Die acht bis zehn Prozent, die hinter ihm stehen, sorgen dafür, dass es ohne ihn keinen Regierungswechsel geben kann. Das ist sein politisches Kapital. Egal, was Péter Magyar sagt, mit Ferenc Gyurcsány muss immer gerechnet werden.
- Trotz seiner vielen Versuche ist die Ablehnung von Ferenc Gyurcsány die höchste. Bedeutet das, dass er seit seinem Sturz nicht in der Lage war, sich wieder aufzubauen?
- Als er erschien, versprach er eine jugendliche, westliche Politik, die in einem politischen Harakiri gipfelte, das er mit der Öszöd-Rede mit eigener Stimme beging, weil er dann der Gesellschaft bewusst machte, dass er nicht nur sagte, dass er Tag und Nacht gelogen habe, aber ich habe es tatsächlich getan. Die Gesellschaft ist von den Hoffnungen, die sie geweckt hat, enttäuscht und kann sich nicht davon lösen.
Obwohl zwanzig Jahre vergangen sind, erinnert seine Anwesenheit die Menschen immer wieder an seine gescheiterte Regierung.

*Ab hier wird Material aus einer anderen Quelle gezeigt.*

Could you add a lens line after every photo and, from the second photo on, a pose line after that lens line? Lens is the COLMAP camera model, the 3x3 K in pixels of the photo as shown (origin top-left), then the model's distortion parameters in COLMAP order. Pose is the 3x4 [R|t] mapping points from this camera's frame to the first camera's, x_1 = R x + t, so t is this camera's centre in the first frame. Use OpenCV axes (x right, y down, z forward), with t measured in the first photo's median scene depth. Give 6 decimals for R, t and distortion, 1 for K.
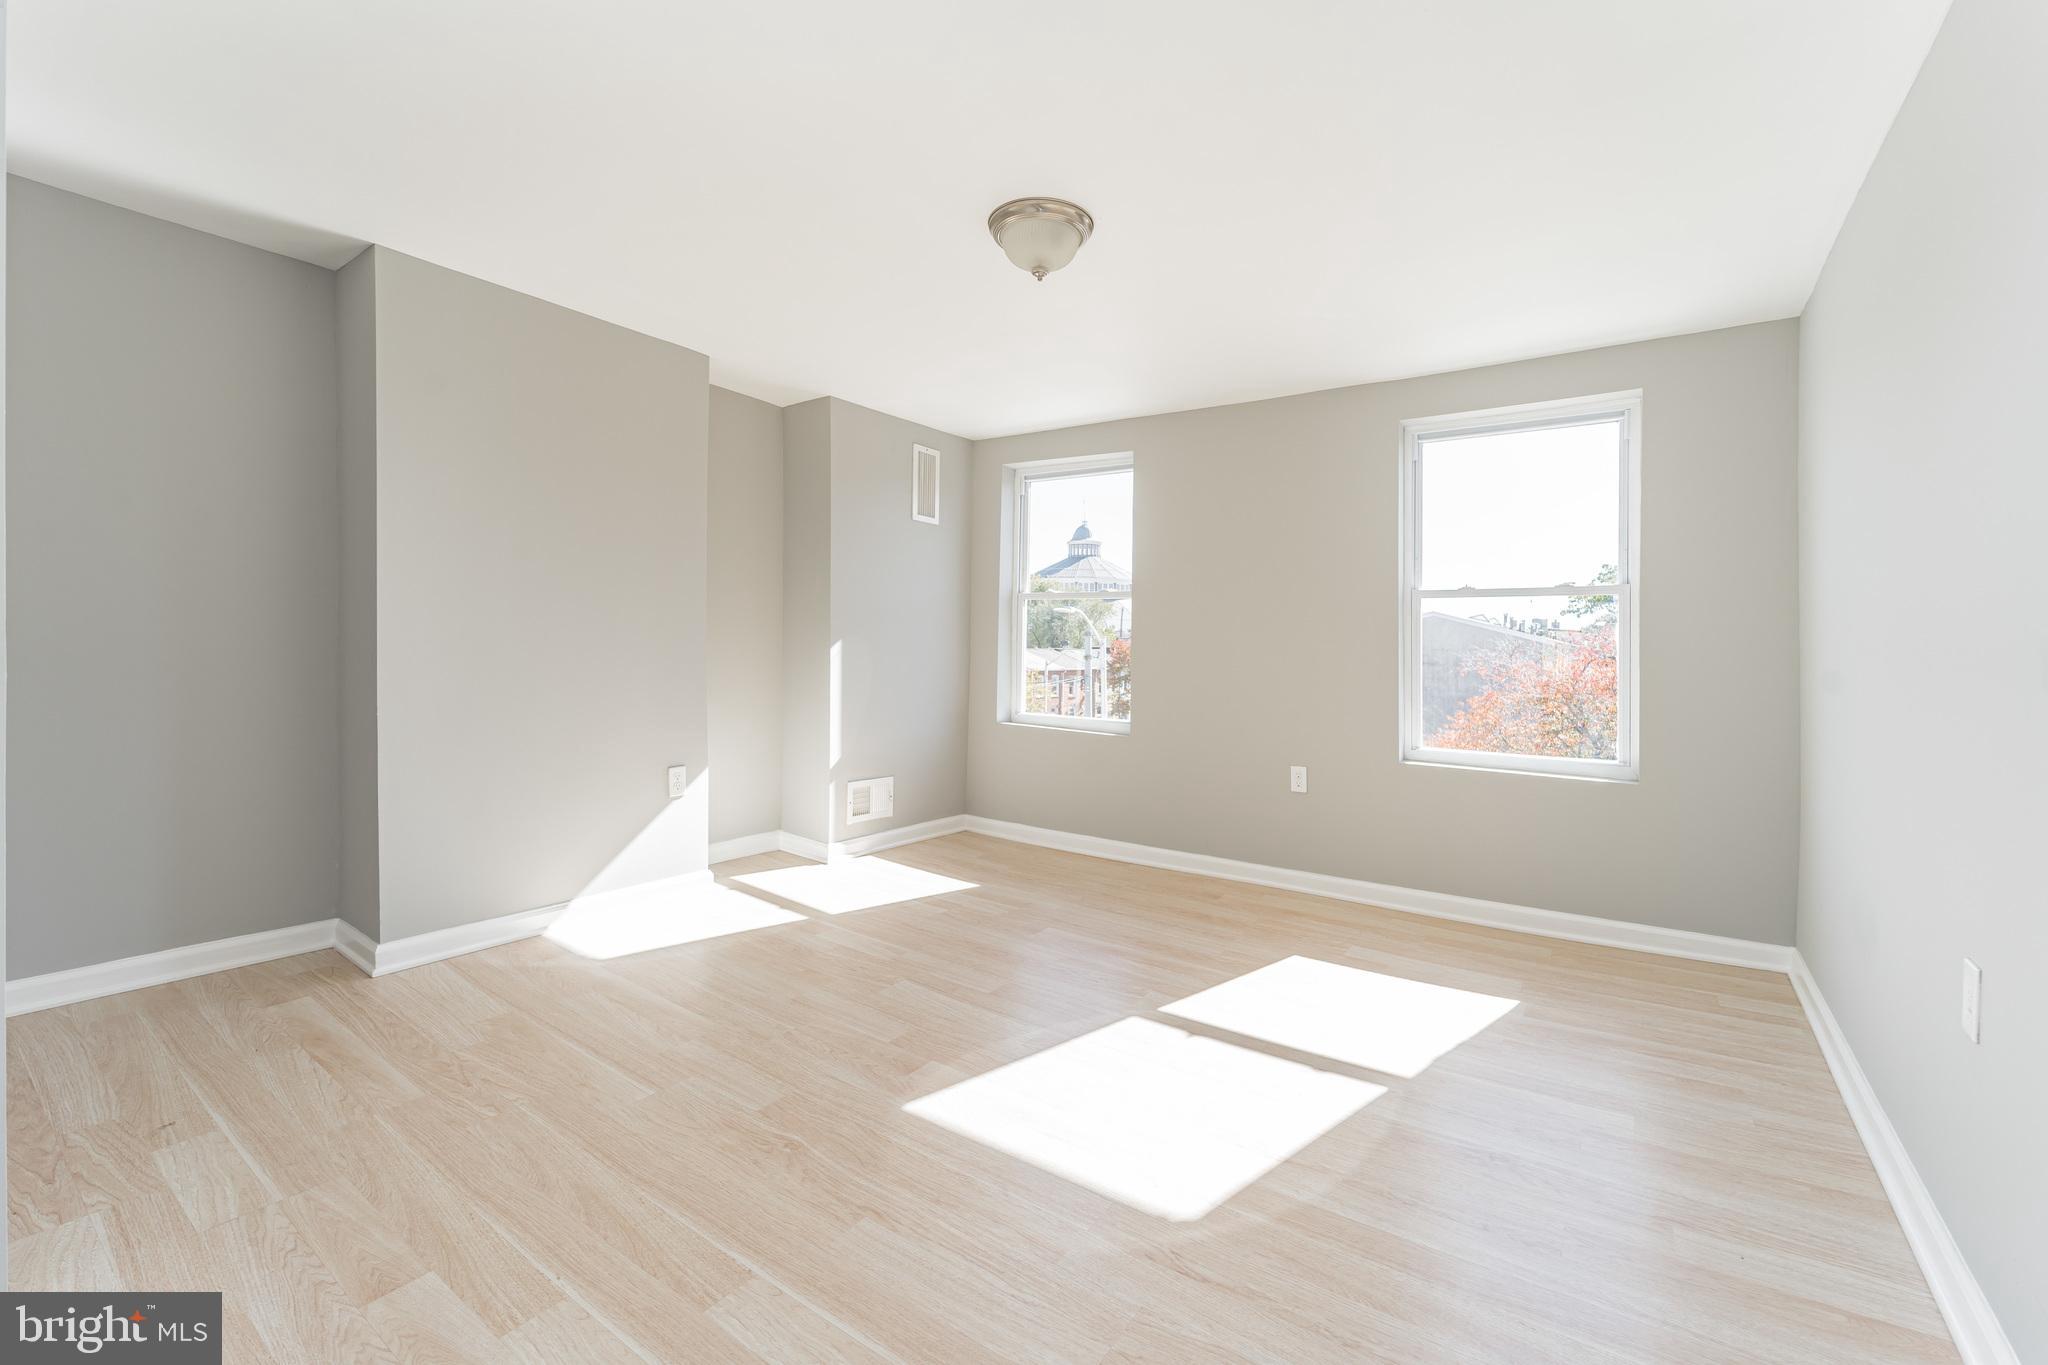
lens RADIAL K [[829.5, 0, 1022.6], [0, 829.5, 649.6], [0, 0, 1]] dist [0.009338, 0.000017]
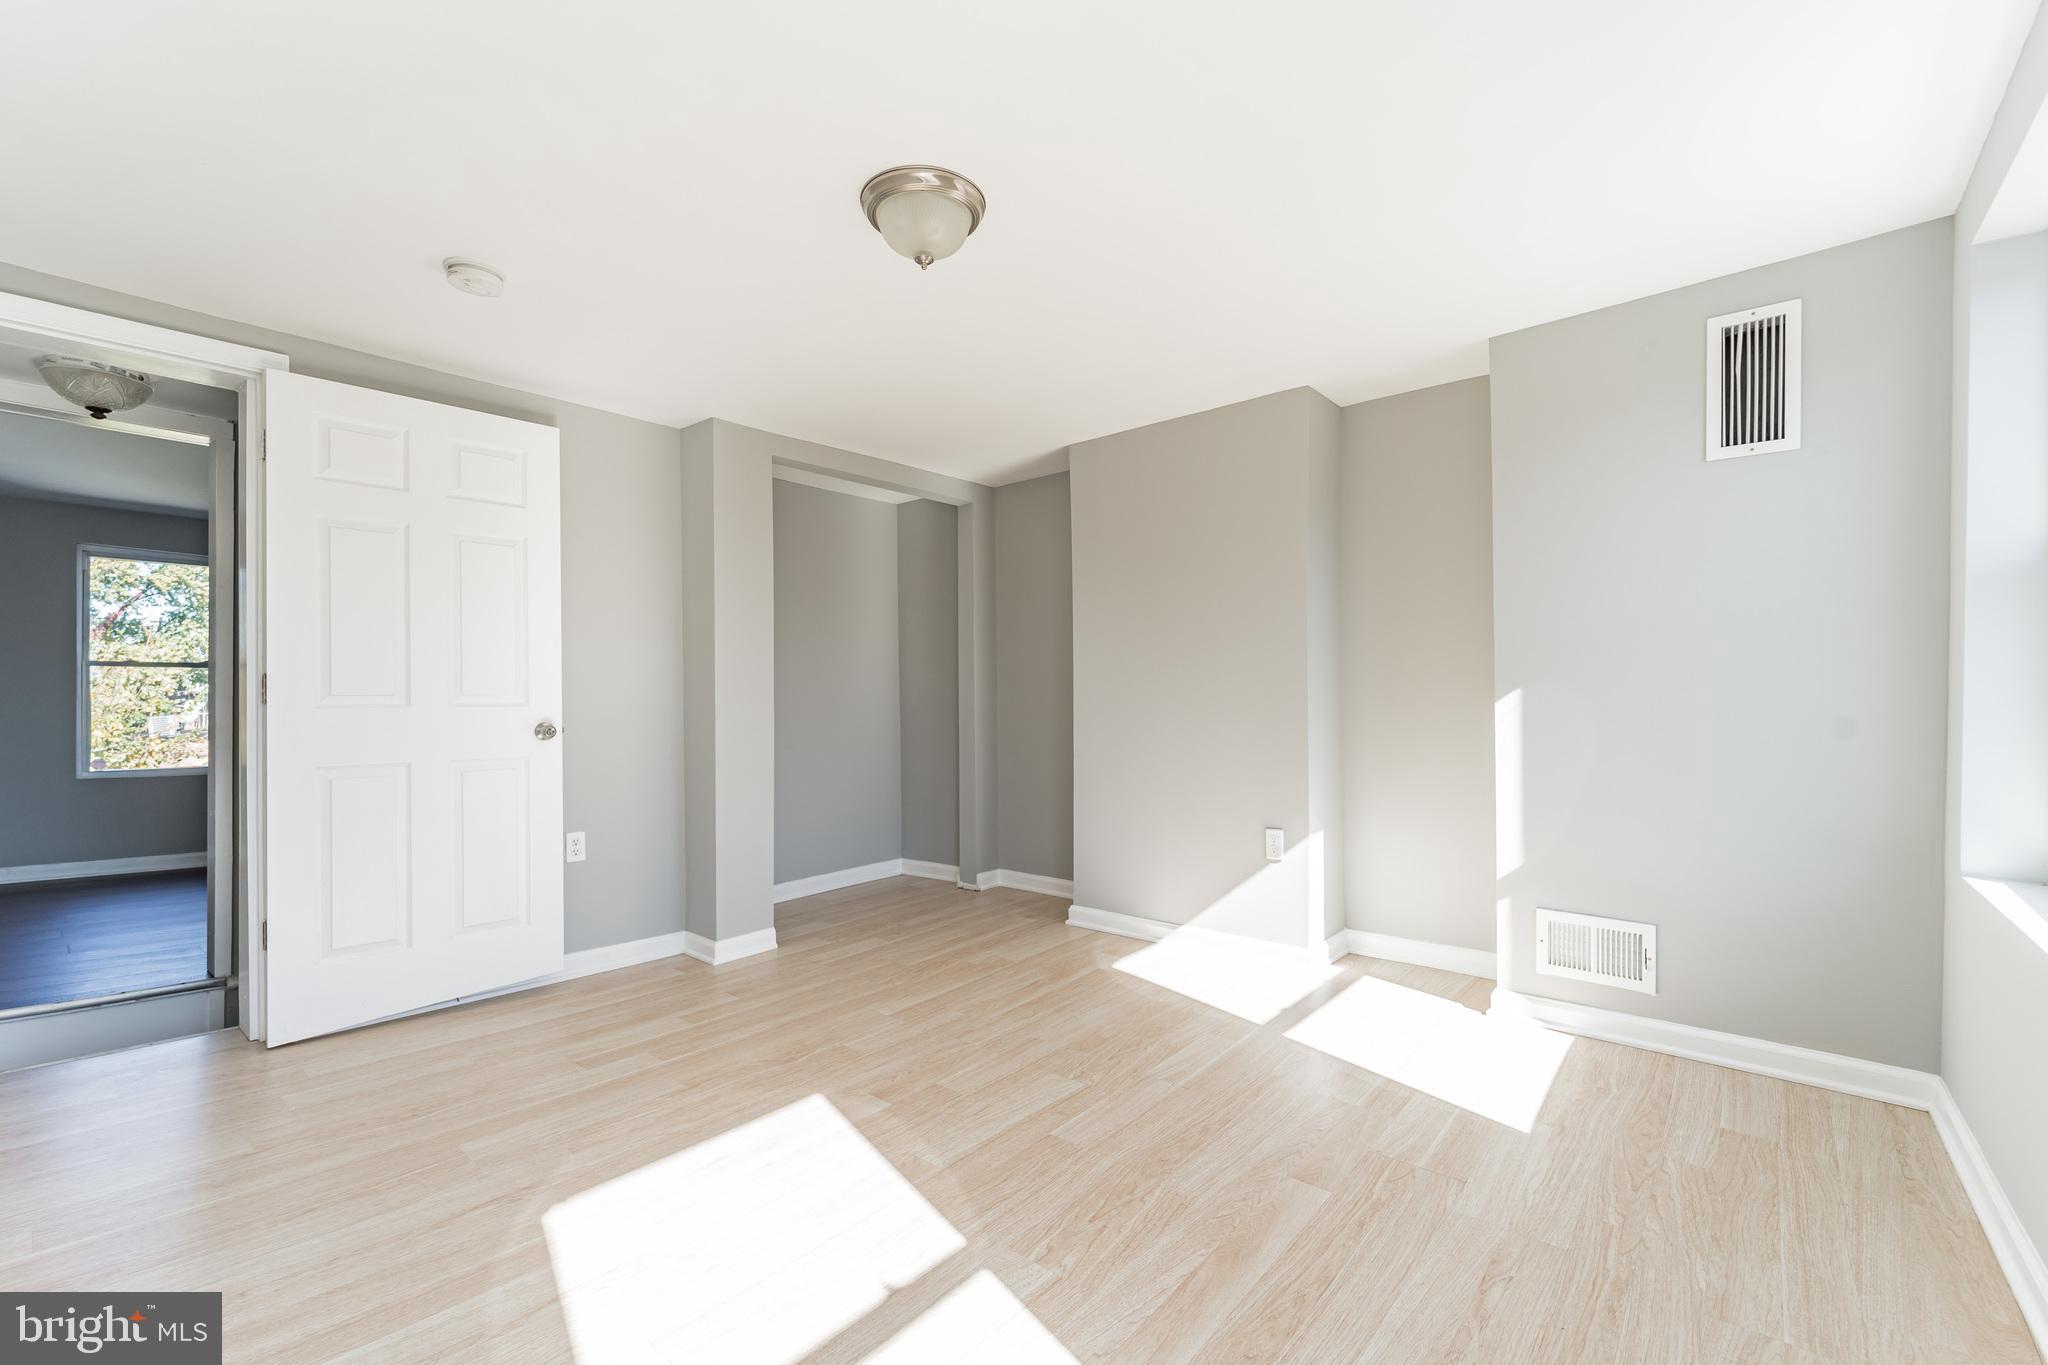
lens RADIAL K [[847.4, 0, 1018.0], [0, 847.4, 713.4], [0, 0, 1]] dist [0.024564, 0.000056]
pose [[-0.087532, -0.003676, -0.996155, 0.796855], [0.010169, 0.999938, -0.004583, 0.011439], [0.996110, -0.010531, -0.087489, 1.065044]]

Wenn es notwendig ist, den heranwachsenden neuen Generationen zu erklären, wer Ferenc Gyurcsány ist, genügt es zu sagen, dass er morgens, mittags und abends gelogen hat. Und das wird von Generation zu Generation weitergegeben. Seine Regierungsführung ist eine so tragische Geschichte, dass er sie nicht lösen kann. Der einzige Weg wäre, sich völlig aus der Politik zurückzuziehen, aber das müsste gegen ihn selbst gehen. Die Situation ist eine echte Zweiundzwanzigfalle.